PROVIDED TEXT.
■ ■ ■

A 20-year-old man in China may be anxiously reassessing his chances of eternal damnation after the cross he had tattooed on his neck inexplicably vanished after five months and was replaced by an aggressive necrotic ulcer and grave inflammation. The case is so strange that doctors say it “expands the spectrum of tattoo-associated pathology.”

In an uncanny case report published Thursday in JAMA Otolaryngology–Head & Neck Surgery, the man’s doctors noted the multiple ways in which his lesion was striking. First, they could find no trace of an infection. The pigment used for the tattoo, which was red, had disappeared from his skin, leaving just scarring behind in places not yet covered by the ulcer. This isn’t entirely unusual; in normal cases of people having a bad reaction to a tattoo, pigment has been known to migrate into lesions or lymph nodes. But in this case, there was no sign of the red ink, even with deeper digging.

■ ■ ■

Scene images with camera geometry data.

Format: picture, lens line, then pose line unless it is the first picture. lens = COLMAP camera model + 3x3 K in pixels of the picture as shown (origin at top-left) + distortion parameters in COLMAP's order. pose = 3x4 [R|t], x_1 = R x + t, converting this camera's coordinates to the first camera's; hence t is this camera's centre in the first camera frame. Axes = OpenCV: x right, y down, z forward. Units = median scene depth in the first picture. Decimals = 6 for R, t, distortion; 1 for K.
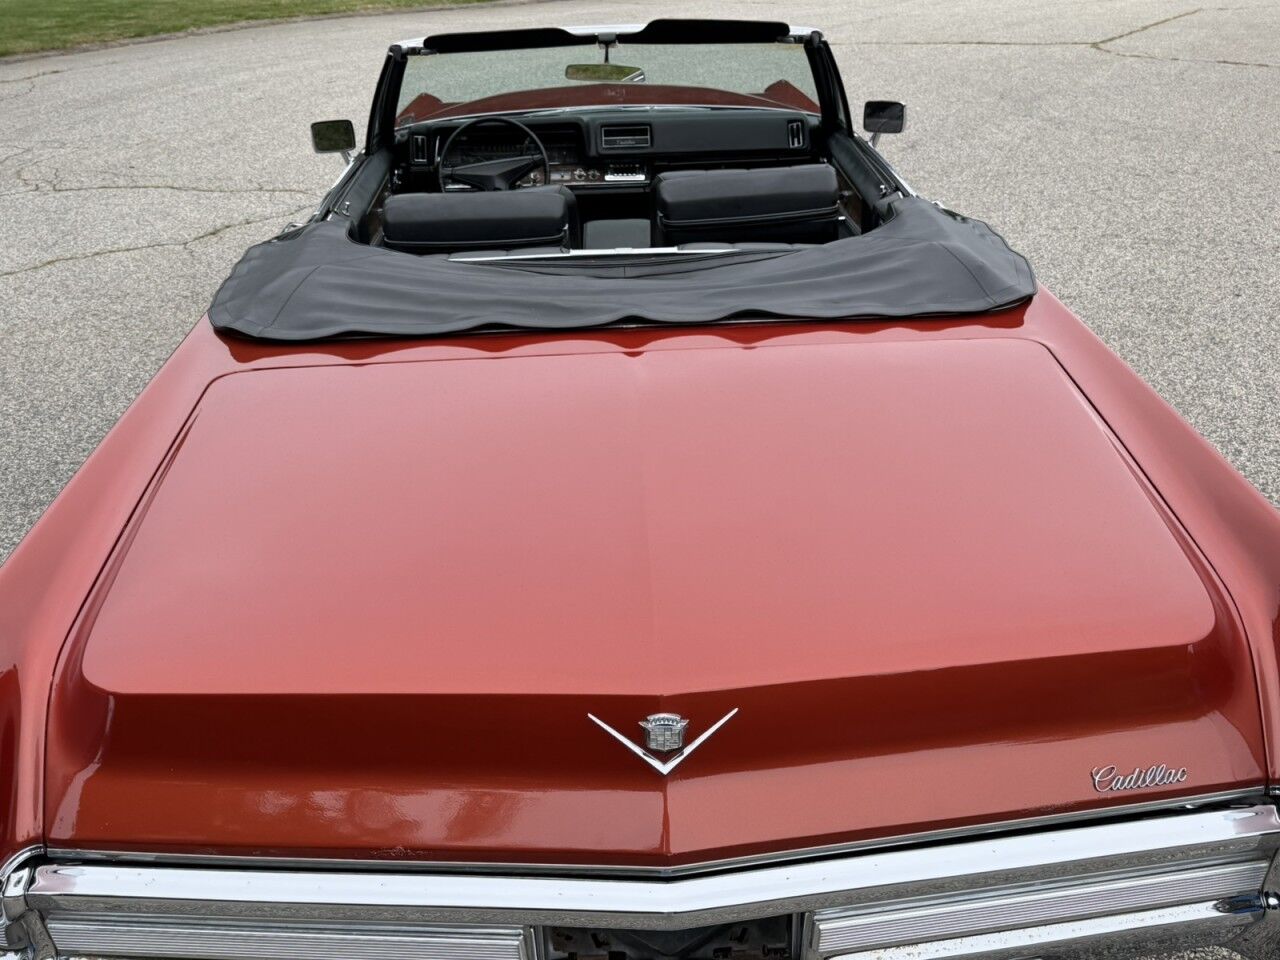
lens RADIAL K [[1321.3, 0, 655.6], [0, 1321.3, 481.3], [0, 0, 1]] dist [0.086244, -0.164453]
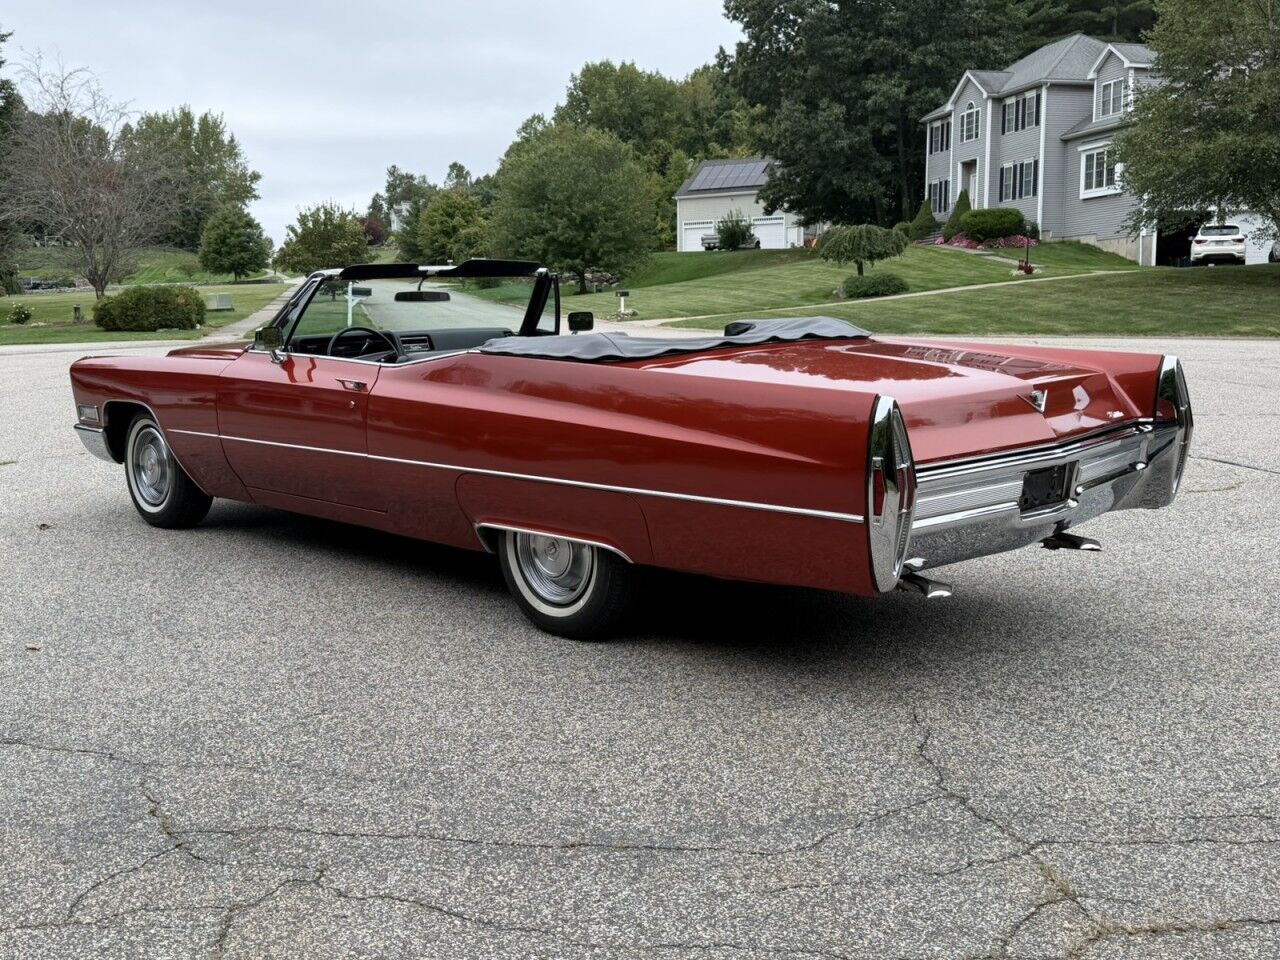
lens RADIAL K [[1306.5, 0, 634.2], [0, 1306.5, 483.5], [0, 0, 1]] dist [0.177234, -0.379651]
pose [[0.751427, -0.097004, 0.652647, -0.571955], [0.275002, 0.945171, -0.176143, 0.144860], [-0.599776, 0.311837, 0.736903, -0.106337]]
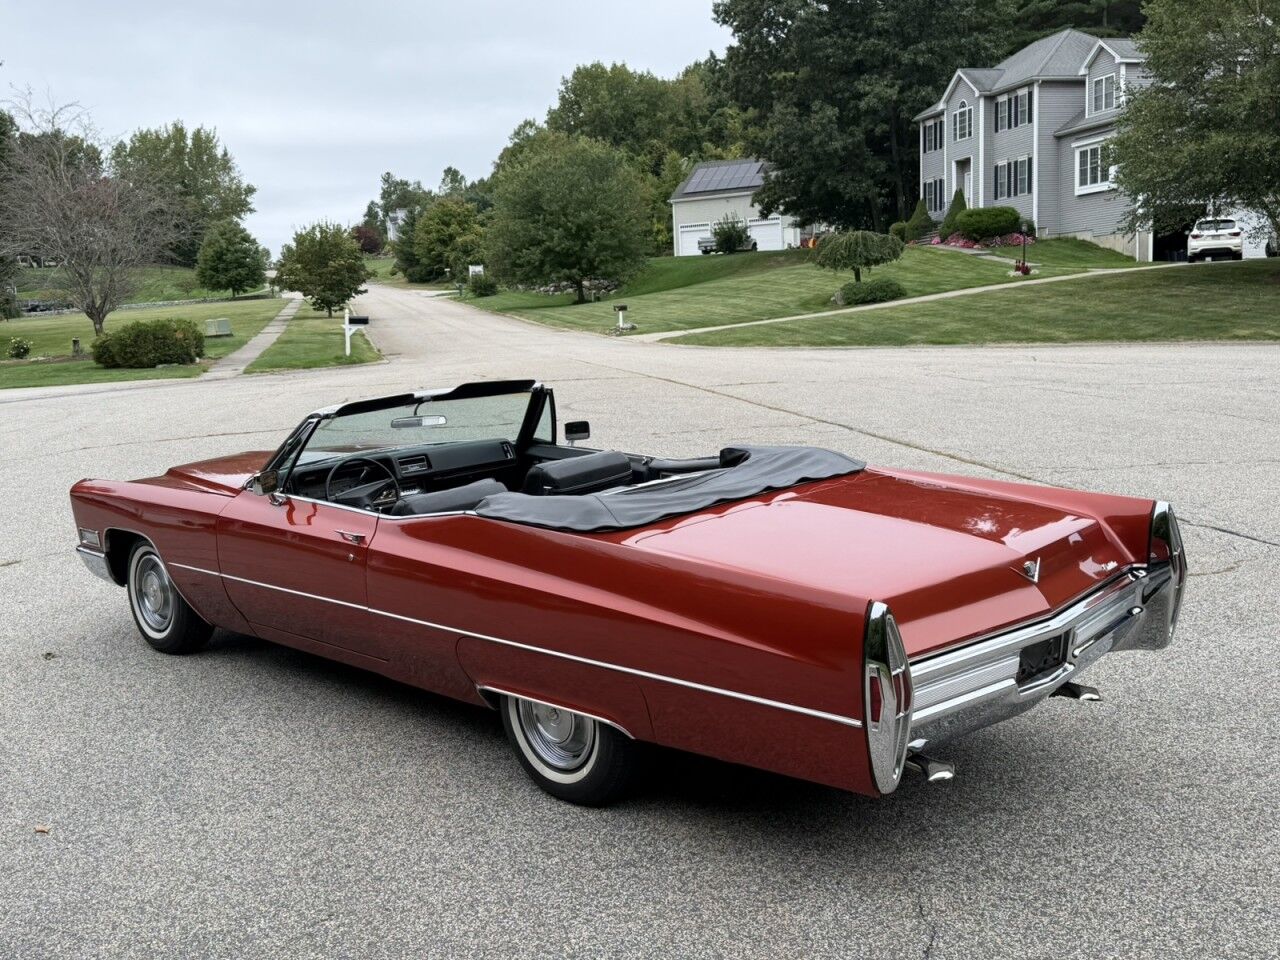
lens RADIAL K [[1307.1, 0, 639.2], [0, 1307.1, 486.5], [0, 0, 1]] dist [0.173850, -0.371194]
pose [[0.747769, -0.123662, 0.652342, -0.561722], [0.305136, 0.936606, -0.172223, 0.061444], [-0.589690, 0.327836, 0.738099, -0.141185]]
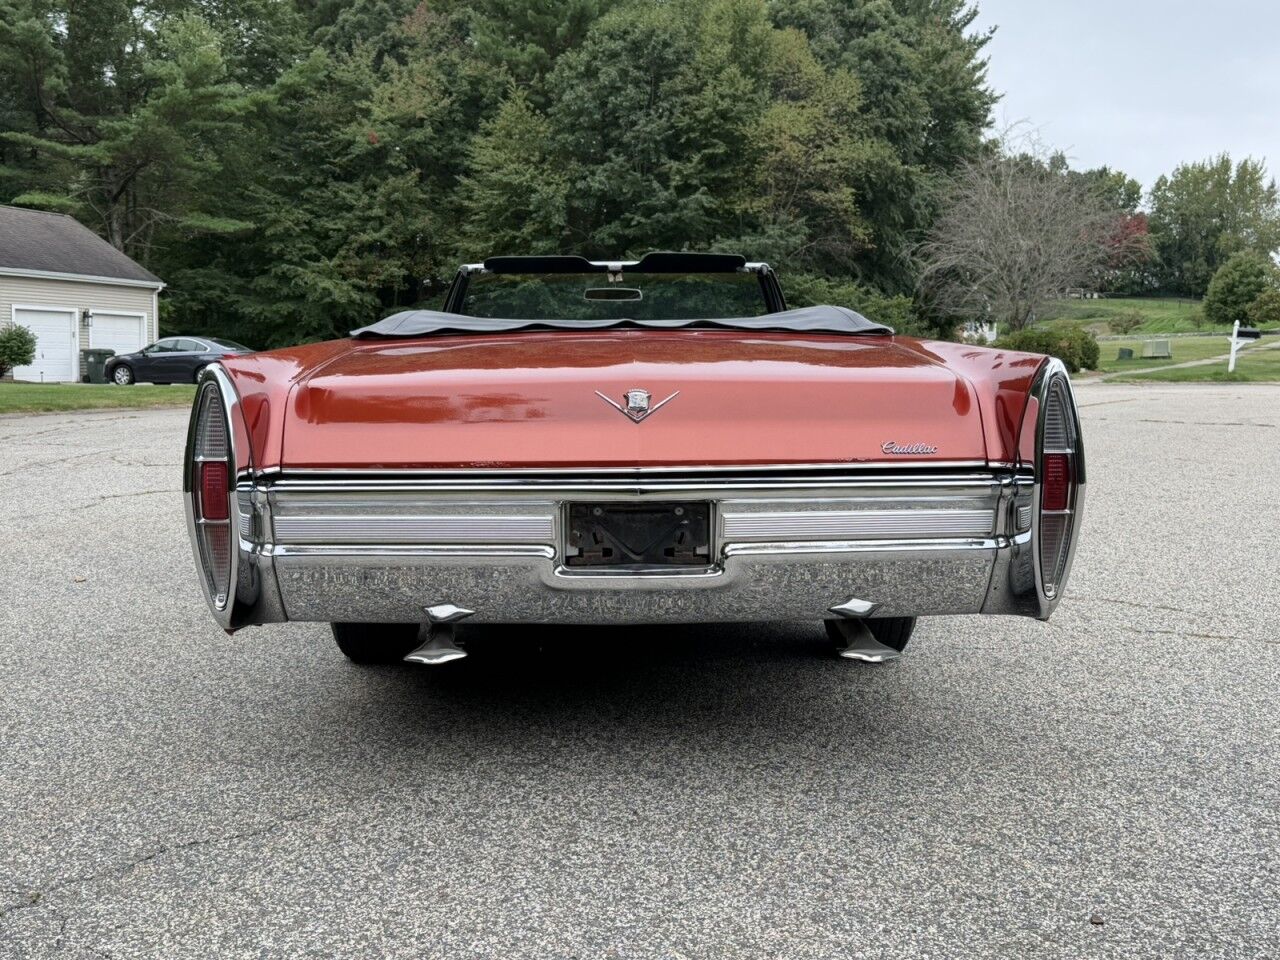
lens RADIAL K [[1305.4, 0, 645.1], [0, 1305.4, 485.8], [0, 0, 1]] dist [0.175002, -0.360255]
pose [[0.999751, 0.020118, -0.009618, 0.008645], [-0.022099, 0.951415, -0.307117, 0.202468], [0.002972, 0.307253, 0.951623, -0.157038]]
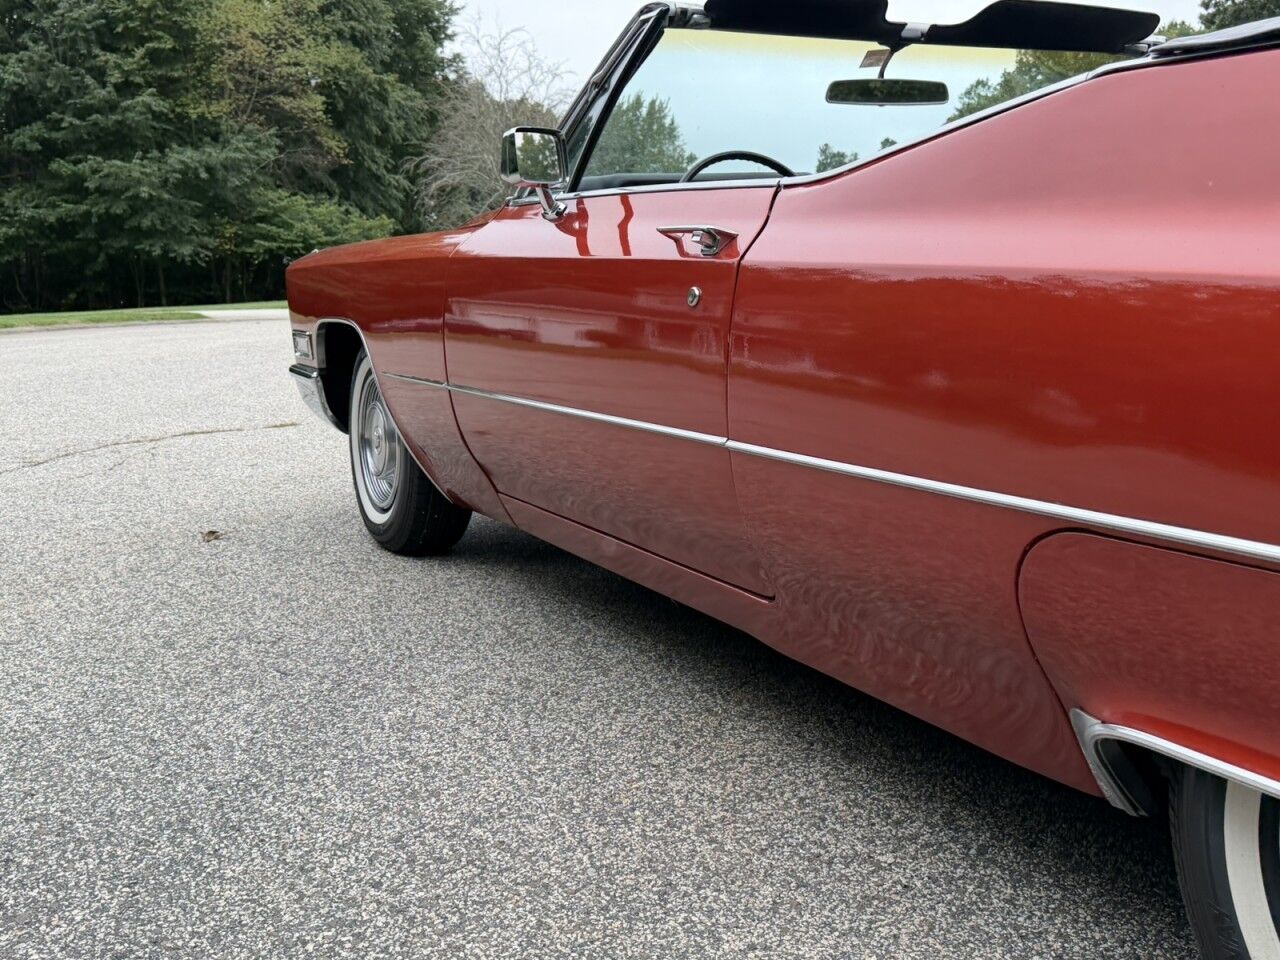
lens RADIAL K [[1326.7, 0, 617.1], [0, 1326.7, 456.1], [0, 0, 1]] dist [0.168734, -0.279860]
pose [[0.923332, -0.051827, 0.380490, -0.300380], [0.157298, 0.954954, -0.251637, 0.013161], [-0.350309, 0.292194, 0.889891, 0.329481]]
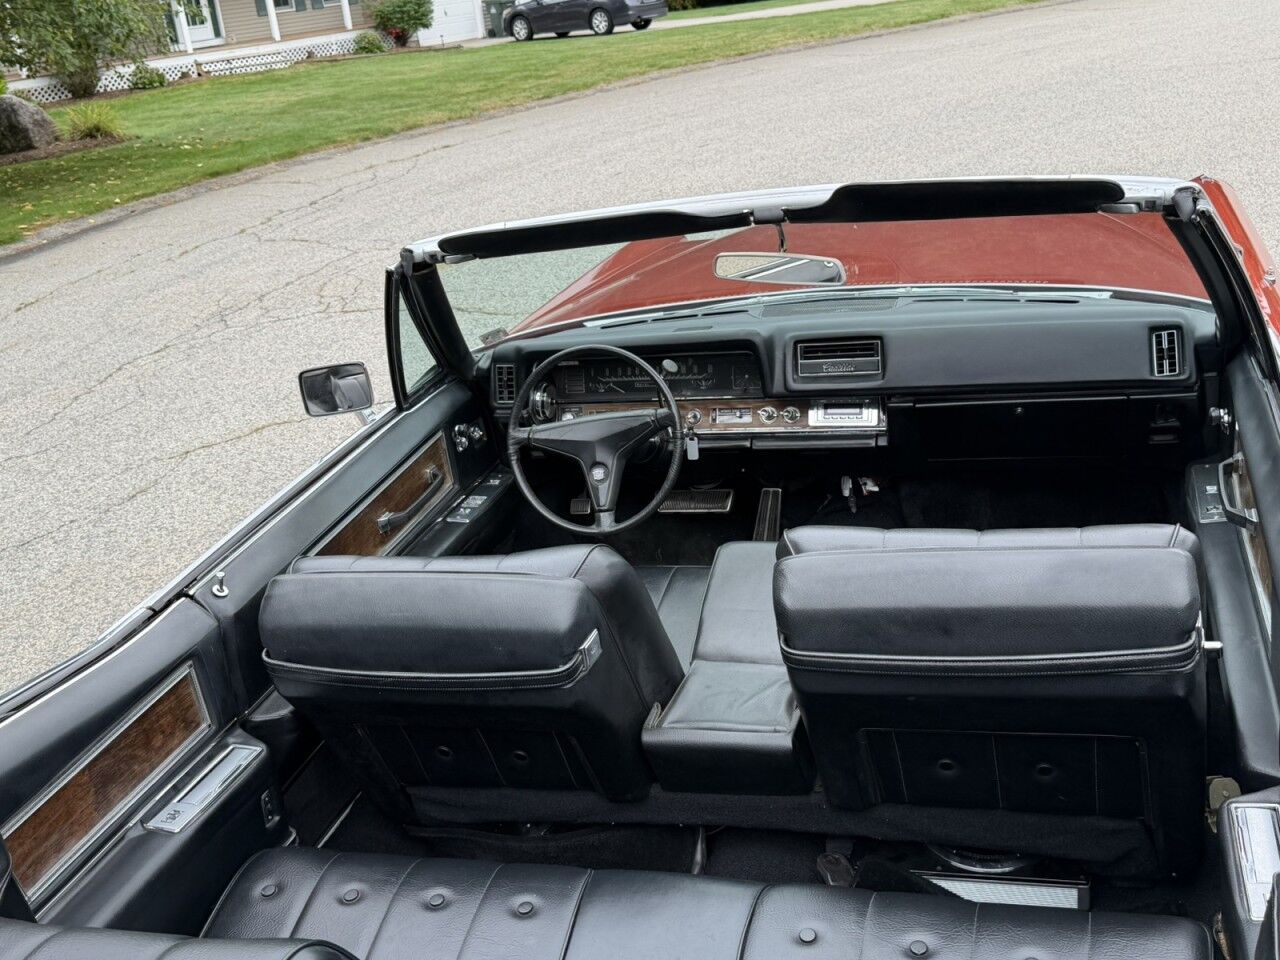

■ ■ ■

APPLY WHAT YOU READ.
a – In the article about the man's vanished cross tattoo, quote the passage from "In an uncanny" up to and including "with deeper digging.".
b – According to the tattoo article, in which journal was the case report published?
c – Carry on the article about the vanished neck tattoo from the point where it stops.

REPLIES.
a –
In an uncanny case report published Thursday in JAMA Otolaryngology–Head & Neck Surgery, the man’s doctors noted the multiple ways in which his lesion was striking. First, they could find no trace of an infection. The pigment used for the tattoo, which was red, had disappeared from his skin, leaving just scarring behind in places not yet covered by the ulcer. This isn’t entirely unusual; in normal cases of people having a bad reaction to a tattoo, pigment has been known to migrate into lesions or lymph nodes. But in this case, there was no sign of the red ink, even with deeper digging.

b – JAMA Otolaryngology–Head & Neck Surgery

c –
When people’s bodies reject tattoos, the abnormal immune reactions usually stay in the upper layers of tissue, and they almost never cause tissue death. But the man’s lesion went deep and was clearly an invasive, crusty, bleeding necrotic ulcer. Moreover, doctors could also see that his neck was swollen on either side of the lesion. Magnetic resonance imaging (MRI) showed that large masses had formed on both sides of the ulcer and below it. The masses were all in the ballpark of 4 cm by 3 cm, and they were eclipsing his jugular veins. Subsequent scans with enhanced computed tomography showed the internal jugular veins on both sides of his neck had formed clots.